After first reading the script for My Cousin Rachel, based on the iconic Daphe du Maurier novel, Rachel Weisz phoned up writer-director Roger Michell to ask whether her character is guilty or innocent. It was when he told her that even he wasn't sure that she was hooked. "I thought that would be very exciting to explore, and it made me really want to do this project," she says.

Rachel Weisz in My Cousin Rachel

Weisz loves the way the story pushes and pulls the audience. "The process of the whole film will be trying to work out who to trust and who not to trust," she says. "People will think different things of Rachel. The story is equally weighted in both ways. It will divide people, and that's what makes it such an unusual love story, so compelling and haunting. It asks how much you really ever know a person, and can your impressions of someone go completely, devastatingly wrong?"

To play the role, Weisz had to make up her mind about her character's motives. "I decided whether she was good or evil," she admits. "But Roger told me he didn't want to know! So he still doesn't know. But actually what I found with most people that I've spoken to who have seen it, it turns out not to be ambiguous. I've talked to people who think her charm and warmth is a performance and she's not to be trusted. And I've met people who are more in the camp that she's just a woman trying to be independent and free and is a vulnerable victim of gossip and misunderstanding. You can interpret it both ways, which I find delightful."

She particularly enjoyed the exploration of a woman's place in 19th century society. "These rumours are surrounding her because she's different," Weisz explains. "She has different sexual mores from those around her, different views on marriage and being owned. She's independent, and that causes a lot of negative gossip. As it still would, let's face it!"

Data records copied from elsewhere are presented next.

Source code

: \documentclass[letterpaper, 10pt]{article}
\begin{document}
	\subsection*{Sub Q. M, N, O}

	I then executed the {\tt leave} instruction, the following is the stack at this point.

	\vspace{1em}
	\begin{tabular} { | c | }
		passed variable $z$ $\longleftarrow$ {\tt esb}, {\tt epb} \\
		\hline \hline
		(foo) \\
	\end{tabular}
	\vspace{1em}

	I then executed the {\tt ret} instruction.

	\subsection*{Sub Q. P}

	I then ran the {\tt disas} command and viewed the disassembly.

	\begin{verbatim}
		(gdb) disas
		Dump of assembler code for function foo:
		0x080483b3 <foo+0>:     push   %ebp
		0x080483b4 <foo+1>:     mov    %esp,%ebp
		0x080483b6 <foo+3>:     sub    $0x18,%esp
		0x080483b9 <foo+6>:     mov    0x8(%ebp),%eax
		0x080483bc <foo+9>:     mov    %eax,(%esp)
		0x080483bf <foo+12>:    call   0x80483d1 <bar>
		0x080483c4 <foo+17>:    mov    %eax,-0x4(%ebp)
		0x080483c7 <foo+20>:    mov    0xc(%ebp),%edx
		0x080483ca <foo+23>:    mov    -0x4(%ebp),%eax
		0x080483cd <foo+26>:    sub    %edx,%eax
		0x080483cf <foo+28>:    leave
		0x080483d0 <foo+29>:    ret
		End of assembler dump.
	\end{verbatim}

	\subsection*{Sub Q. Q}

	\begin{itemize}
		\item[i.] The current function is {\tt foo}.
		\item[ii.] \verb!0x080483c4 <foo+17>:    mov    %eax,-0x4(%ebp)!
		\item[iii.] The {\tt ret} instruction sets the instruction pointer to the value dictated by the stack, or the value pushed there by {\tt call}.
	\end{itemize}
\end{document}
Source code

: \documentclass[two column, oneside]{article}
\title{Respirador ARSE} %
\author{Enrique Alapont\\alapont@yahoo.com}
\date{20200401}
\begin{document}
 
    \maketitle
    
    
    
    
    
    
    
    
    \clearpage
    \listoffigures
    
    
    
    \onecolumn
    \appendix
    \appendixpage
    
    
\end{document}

The Oscar-winning actress has been outspoken about the need for more female filmmakers and more lead roles for women. "It's as if women were some tiny minority," Weisz laughs. "We're half the planet! So it's important that women are the main characters, rather than just stories about a man with some supporting females. But I'm not one for complaining too much, because I don't know how much it helps. I just think that women should do things by example and just get things made and done."